## EXERCISE
Begin at the top of the records below and return each line exactly through the line with "left hip: (309, 381)". Skip pictures.

*** INPUT FOR THIS TASK ***

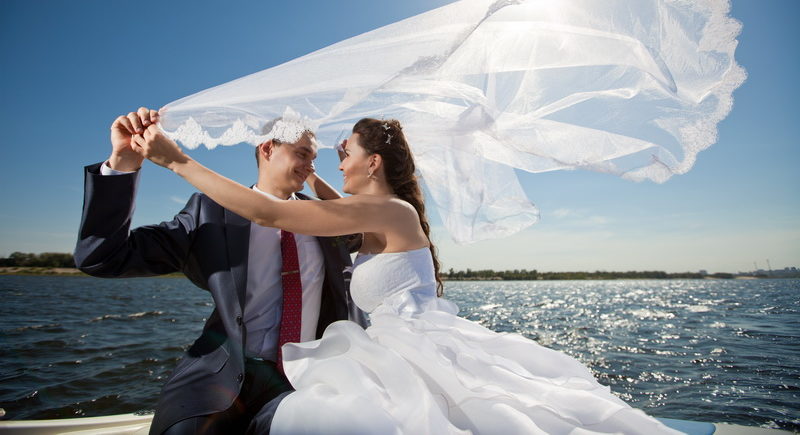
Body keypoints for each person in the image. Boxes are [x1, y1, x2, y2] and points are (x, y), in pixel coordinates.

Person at [130, 116, 681, 434]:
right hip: (396, 343)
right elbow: (331, 207)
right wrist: (316, 181)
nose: (332, 164)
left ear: (372, 164)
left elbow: (273, 213)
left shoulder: (387, 213)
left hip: (411, 346)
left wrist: (175, 159)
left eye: (344, 153)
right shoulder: (378, 214)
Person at [73, 107, 367, 435]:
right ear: (267, 148)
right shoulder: (210, 213)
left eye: (314, 157)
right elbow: (102, 257)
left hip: (309, 381)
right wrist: (123, 164)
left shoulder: (324, 219)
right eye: (301, 153)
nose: (311, 164)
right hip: (221, 376)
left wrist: (306, 170)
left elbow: (358, 230)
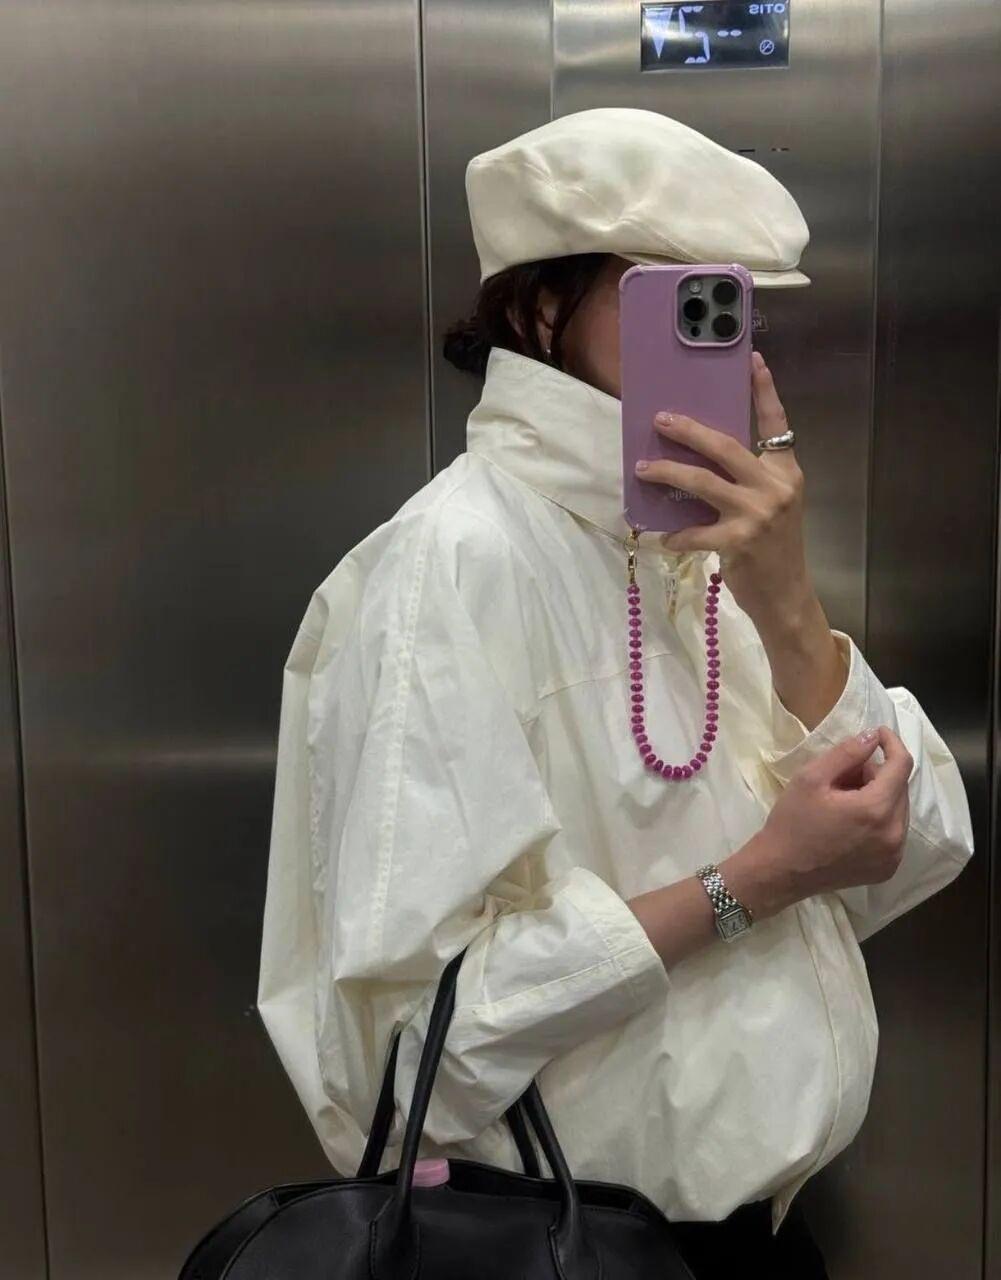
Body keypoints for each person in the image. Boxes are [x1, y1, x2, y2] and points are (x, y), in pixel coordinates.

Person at [256, 108, 974, 1277]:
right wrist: (749, 880)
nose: (713, 341)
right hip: (559, 1250)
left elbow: (917, 849)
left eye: (730, 305)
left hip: (763, 1240)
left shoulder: (710, 554)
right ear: (542, 309)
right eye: (671, 298)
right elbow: (408, 1057)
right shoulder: (449, 568)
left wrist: (789, 606)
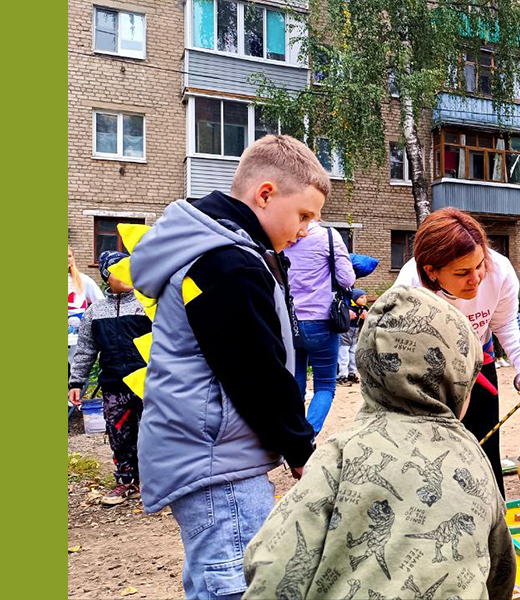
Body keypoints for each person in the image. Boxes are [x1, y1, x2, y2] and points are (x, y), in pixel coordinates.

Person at [128, 134, 323, 600]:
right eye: (303, 215)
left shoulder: (221, 249)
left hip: (208, 453)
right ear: (265, 194)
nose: (306, 229)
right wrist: (300, 448)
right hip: (219, 462)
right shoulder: (227, 263)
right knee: (237, 586)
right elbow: (255, 371)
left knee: (213, 581)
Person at [244, 286, 516, 600]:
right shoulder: (472, 456)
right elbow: (501, 570)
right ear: (455, 383)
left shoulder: (340, 452)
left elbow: (273, 560)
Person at [393, 207, 520, 495]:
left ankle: (493, 513)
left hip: (478, 359)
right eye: (462, 272)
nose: (476, 278)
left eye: (479, 265)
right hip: (427, 369)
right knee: (433, 455)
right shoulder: (410, 288)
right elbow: (396, 355)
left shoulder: (500, 270)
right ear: (432, 272)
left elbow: (505, 322)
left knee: (484, 445)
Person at [68, 250, 153, 505]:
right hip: (114, 386)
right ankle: (127, 481)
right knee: (120, 434)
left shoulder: (147, 304)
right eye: (118, 270)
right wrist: (76, 382)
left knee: (154, 434)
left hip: (149, 384)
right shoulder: (95, 312)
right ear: (107, 276)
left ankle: (158, 484)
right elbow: (86, 350)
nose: (126, 274)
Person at [284, 220, 355, 434]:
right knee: (324, 385)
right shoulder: (328, 236)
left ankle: (293, 434)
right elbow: (346, 279)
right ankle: (308, 437)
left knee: (295, 380)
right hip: (322, 320)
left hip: (289, 320)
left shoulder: (283, 234)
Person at [68, 246, 104, 376]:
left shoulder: (84, 280)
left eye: (69, 256)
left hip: (77, 340)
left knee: (75, 376)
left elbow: (100, 304)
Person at [337, 289, 368, 385]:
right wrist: (347, 316)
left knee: (353, 354)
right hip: (345, 333)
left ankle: (352, 373)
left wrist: (365, 316)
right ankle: (342, 375)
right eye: (361, 297)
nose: (364, 299)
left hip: (354, 334)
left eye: (365, 297)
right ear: (354, 299)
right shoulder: (348, 308)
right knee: (344, 355)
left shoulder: (362, 309)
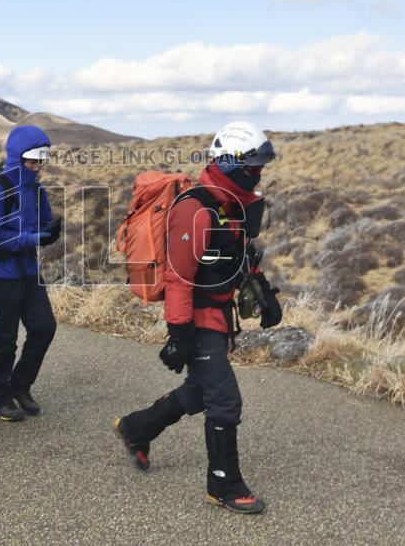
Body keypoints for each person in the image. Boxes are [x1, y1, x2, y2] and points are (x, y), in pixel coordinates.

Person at [113, 121, 283, 515]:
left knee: (198, 392)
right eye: (253, 167)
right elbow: (178, 277)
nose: (258, 175)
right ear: (231, 163)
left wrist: (265, 294)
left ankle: (136, 429)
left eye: (261, 167)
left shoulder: (233, 204)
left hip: (220, 314)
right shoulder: (195, 208)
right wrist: (178, 335)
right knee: (224, 399)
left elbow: (241, 257)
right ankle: (224, 485)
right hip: (198, 318)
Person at [0, 126, 61, 421]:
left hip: (28, 271)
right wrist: (34, 238)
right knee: (4, 338)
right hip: (1, 274)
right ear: (17, 157)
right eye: (33, 161)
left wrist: (50, 231)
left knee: (44, 328)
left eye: (41, 161)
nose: (38, 167)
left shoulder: (37, 189)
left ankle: (20, 385)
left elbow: (44, 222)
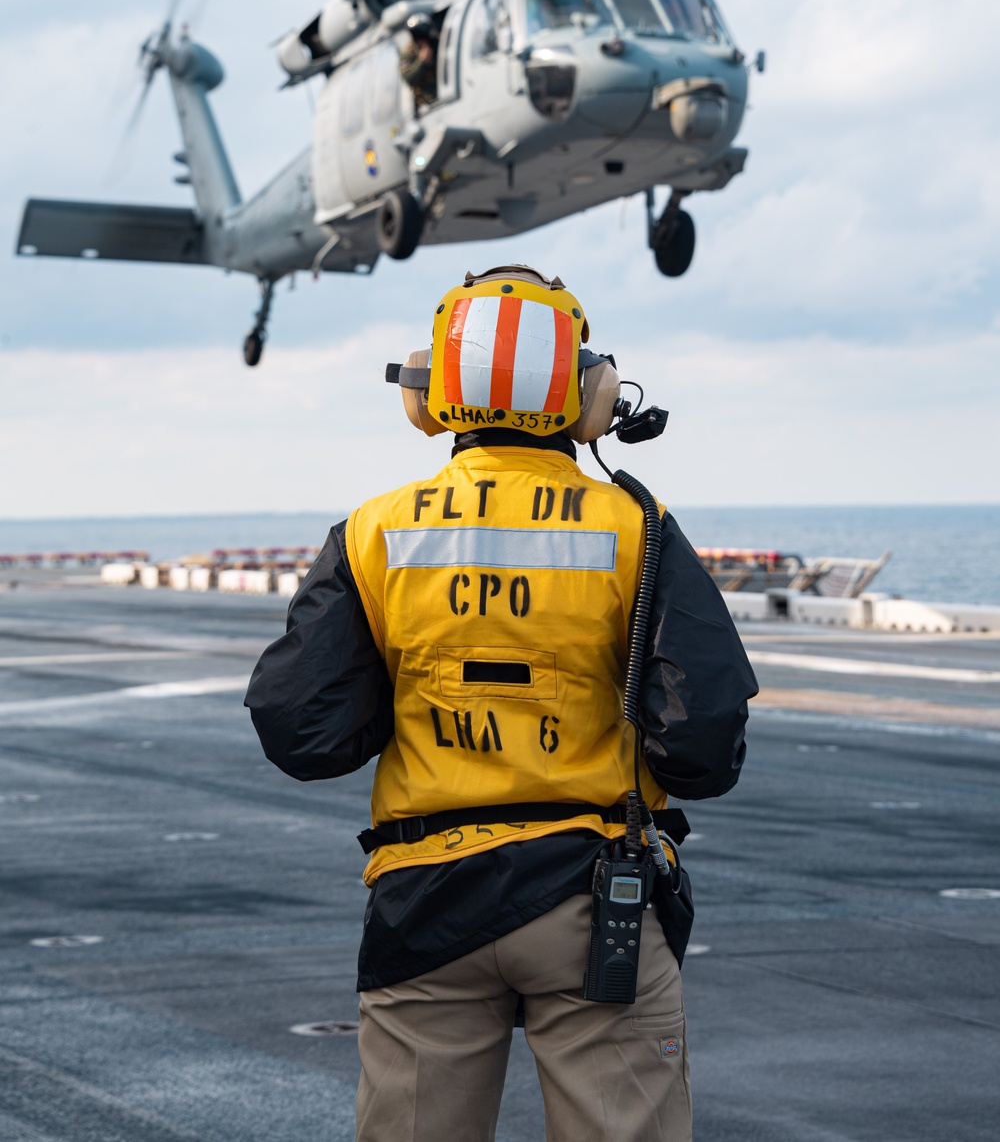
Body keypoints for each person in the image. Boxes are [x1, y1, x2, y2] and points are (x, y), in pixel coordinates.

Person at [245, 265, 758, 1142]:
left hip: (424, 897)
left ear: (430, 394)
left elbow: (302, 732)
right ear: (591, 397)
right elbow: (701, 748)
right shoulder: (634, 525)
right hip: (597, 899)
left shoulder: (375, 531)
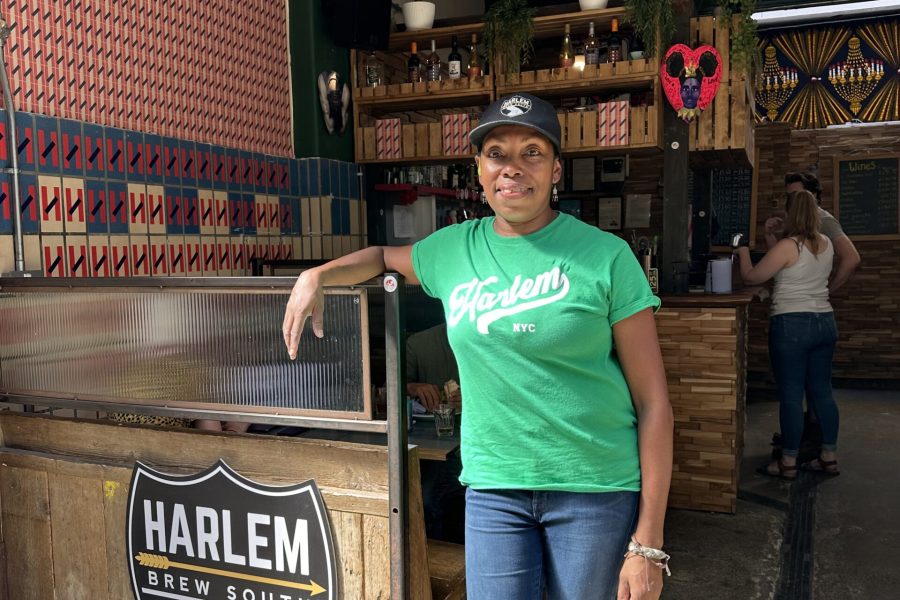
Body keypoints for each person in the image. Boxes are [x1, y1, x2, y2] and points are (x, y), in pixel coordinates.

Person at [282, 92, 673, 600]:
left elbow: (654, 404)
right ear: (479, 168)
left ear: (556, 169)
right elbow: (381, 255)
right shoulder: (453, 249)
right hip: (493, 490)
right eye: (497, 153)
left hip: (592, 489)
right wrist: (318, 275)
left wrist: (648, 543)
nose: (513, 168)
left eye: (532, 152)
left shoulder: (606, 257)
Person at [736, 190, 841, 479]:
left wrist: (743, 252)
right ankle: (829, 457)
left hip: (792, 325)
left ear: (790, 215)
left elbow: (752, 277)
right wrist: (773, 236)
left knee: (792, 397)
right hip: (824, 322)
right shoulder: (827, 244)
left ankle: (788, 463)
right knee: (822, 393)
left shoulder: (788, 246)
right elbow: (786, 265)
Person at [406, 322, 465, 542]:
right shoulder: (419, 343)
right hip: (425, 441)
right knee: (424, 498)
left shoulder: (489, 337)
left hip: (470, 445)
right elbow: (391, 385)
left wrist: (474, 398)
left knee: (429, 499)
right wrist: (413, 387)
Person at [766, 171, 860, 292]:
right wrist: (769, 235)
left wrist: (827, 290)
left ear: (813, 195)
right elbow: (780, 262)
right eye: (788, 196)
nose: (791, 201)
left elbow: (851, 258)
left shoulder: (825, 221)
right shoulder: (796, 220)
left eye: (796, 195)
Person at [406, 322, 460, 412]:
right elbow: (388, 391)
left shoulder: (490, 342)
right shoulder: (417, 343)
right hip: (426, 422)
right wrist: (412, 388)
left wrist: (475, 399)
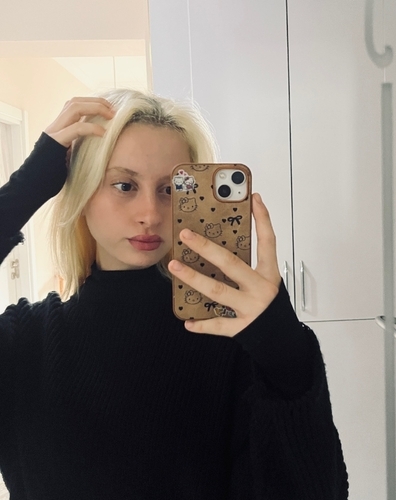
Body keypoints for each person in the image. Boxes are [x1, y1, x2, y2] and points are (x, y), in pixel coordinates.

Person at [0, 88, 348, 499]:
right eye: (124, 185)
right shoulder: (23, 341)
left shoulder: (229, 338)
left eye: (170, 189)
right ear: (82, 190)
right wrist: (22, 192)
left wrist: (287, 353)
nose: (150, 214)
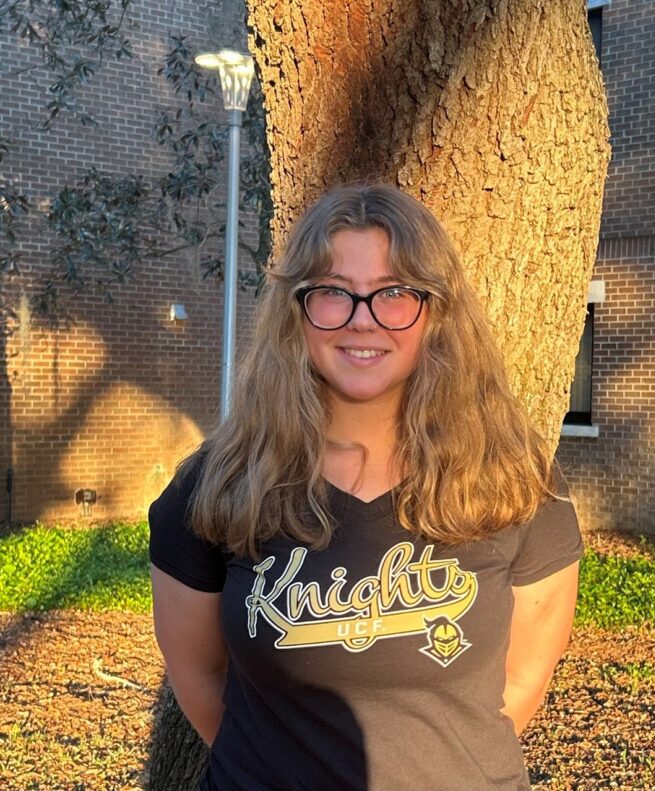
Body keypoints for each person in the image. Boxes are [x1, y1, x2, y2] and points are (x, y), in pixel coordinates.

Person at [149, 183, 583, 791]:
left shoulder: (514, 484)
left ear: (437, 313)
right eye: (333, 292)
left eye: (395, 293)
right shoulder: (218, 487)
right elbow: (201, 681)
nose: (362, 319)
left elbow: (520, 684)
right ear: (295, 311)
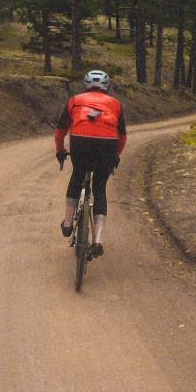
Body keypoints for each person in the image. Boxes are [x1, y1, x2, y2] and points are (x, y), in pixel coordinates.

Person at [54, 69, 127, 258]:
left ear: (86, 85)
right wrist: (115, 156)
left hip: (81, 141)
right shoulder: (116, 104)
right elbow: (122, 136)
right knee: (100, 188)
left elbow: (60, 130)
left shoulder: (75, 100)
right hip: (108, 145)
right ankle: (97, 241)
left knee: (78, 176)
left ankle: (68, 224)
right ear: (107, 86)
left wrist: (60, 151)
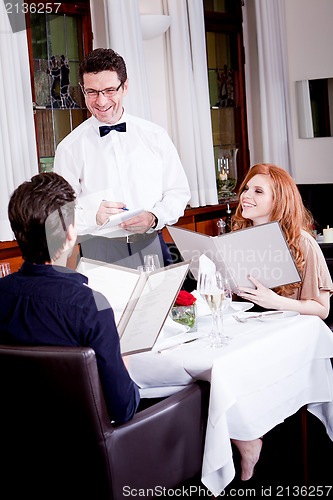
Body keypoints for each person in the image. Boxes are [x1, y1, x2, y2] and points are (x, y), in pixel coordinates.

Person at [0, 172, 140, 425]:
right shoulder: (90, 307)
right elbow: (122, 409)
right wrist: (124, 352)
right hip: (87, 448)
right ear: (69, 235)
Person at [230, 163, 333, 480]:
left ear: (280, 200)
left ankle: (245, 439)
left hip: (291, 342)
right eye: (247, 188)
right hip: (253, 332)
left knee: (232, 369)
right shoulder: (239, 237)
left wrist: (276, 302)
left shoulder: (303, 242)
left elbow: (322, 309)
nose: (246, 195)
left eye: (258, 191)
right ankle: (242, 437)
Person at [54, 47, 190, 269]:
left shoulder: (155, 136)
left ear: (125, 86)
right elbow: (60, 215)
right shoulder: (69, 148)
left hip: (152, 245)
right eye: (92, 92)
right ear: (82, 89)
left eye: (109, 90)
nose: (100, 101)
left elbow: (178, 192)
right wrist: (93, 218)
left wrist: (155, 217)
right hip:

***

## OUTPUT
Body keypoints for each person in the image. Boxes are [x1, y1, x2, y2] and points are (x, y), in pixel coordinates.

Person at [130, 116, 681, 434]:
right hip: (396, 343)
right elbow: (331, 207)
right wrist: (316, 181)
nose: (332, 164)
left ear: (372, 164)
left elbow: (273, 213)
left shoulder: (387, 213)
left hip: (411, 346)
left wrist: (175, 159)
left eye: (344, 153)
right shoulder: (378, 214)
Person at [73, 107, 367, 435]:
right ear: (267, 148)
right shoulder: (210, 213)
left eye: (314, 157)
right elbow: (102, 257)
left hip: (309, 381)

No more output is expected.